Text for analysis:

The Wolcott originally had a vestibule leading to a lobby, both designed in the Neo-Grec style. The vestibule and lobby were decorated in verde antique green, white and gold. The 20 ft ceiling had elaborate moldings, as well as gold-colored brackets. Some of the marble has been replaced with wood over the years, and the ceiling has been painted to match the color of the carpet. The modern lobby is in the Louis XVI style and has marble columns and a chandelier. The lobby ends at a check-in counter.

A parlor and ladies' reception room led off the left (east) side of the vestibule, while a cafe and smoking room led off the right (west) side. The latter rooms contained a high leaded glass ceiling. To the right of the lobby was an office with green-and-white marble pilasters and counters, as well as a mosaic floor with an ornamental border and centerpiece. Near the center of the hotel, there was also a palm room to the left of the lobby and a children's dining room to the right. The palm room was a classical-style space decorated with Caen stone; the ceiling of the palm room had trellises. There was also a mezzanine level with several private dining rooms. By the 2000s, the hotel had a fitness room, business center, and a conference room, as well as a self-service laundry.

The ground story also has a ballroom covering 3500 ft2. Originally an elaborate ballroom, it measured 100 by 50 ft across and was designed in the Louis XVI style. The ballroom was decorated in a white, gray, and gold color scheme, with red plush hangings, and was illuminated by full-height windows on its rear wall. The decorations included Baroque-style moldings, a mosaic-tile floor, a dozen Palladian windows, a set of columns with scagliola-style plaster capitals, and a coffered ceiling. The ceiling is variously cited as measuring 20 ft or 24 ft high. A musicians' gallery with palms and shrubs overlooked the ballroom. The space had become a jazz club by the 1990s before being largely abandoned in the 2000s.

==== Guestrooms ====
The upper stories are arranged in an "H" shape, with a hallway connecting to a pair of emergency staircases. Two passenger elevators and a freight elevator, clustered at the center of the hotel, also served all stories. There were telephones in each room and mail chutes in the hallways.

Data under study:
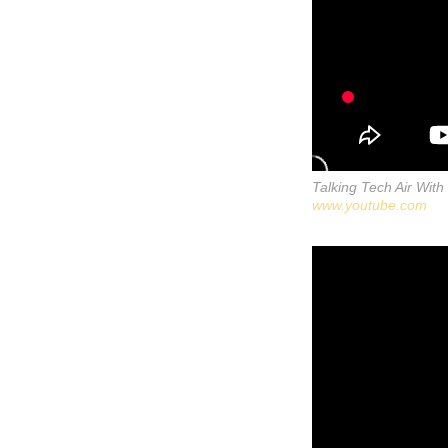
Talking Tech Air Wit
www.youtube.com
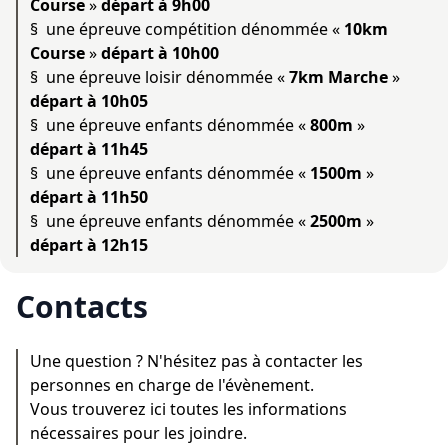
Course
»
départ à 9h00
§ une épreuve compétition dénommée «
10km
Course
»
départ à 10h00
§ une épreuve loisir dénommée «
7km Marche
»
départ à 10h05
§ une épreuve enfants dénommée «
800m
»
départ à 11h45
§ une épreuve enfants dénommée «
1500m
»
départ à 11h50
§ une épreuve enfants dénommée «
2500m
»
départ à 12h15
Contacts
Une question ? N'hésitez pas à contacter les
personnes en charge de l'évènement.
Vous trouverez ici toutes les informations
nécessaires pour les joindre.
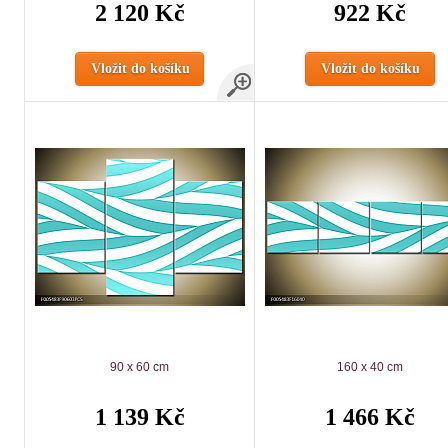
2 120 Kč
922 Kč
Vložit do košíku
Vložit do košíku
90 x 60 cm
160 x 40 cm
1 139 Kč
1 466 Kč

Assigned task:
Continue the description of the Wolcott hotel's interior, starting right after its last sentence.

Solved exercise:
According to a brochure published from the hotel's opening, every suite and almost every guestroom had a bathroom, and both the bedrooms and bathrooms were illuminated by natural light. The brochure also described the hotel as having many closets and full-height mirrors and windows. The closets in each bedroom have large hooks for women's dresses, which, at the time of the hotel's construction, tended to be heavy. By the 2000s, the rooms had been redecorated with striped wallpaper and "muted Federalist" designs. The modern-day hotel has about 160 or 165 units, most of which have sparse furnishings and small bathrooms. Although the rooms have air-conditioning and TVs, they do not have mini fridges or coffee machines; according to one critic, the rooms with queen-sized beds only had enough space for a nightstand, an armoire, and a small closet.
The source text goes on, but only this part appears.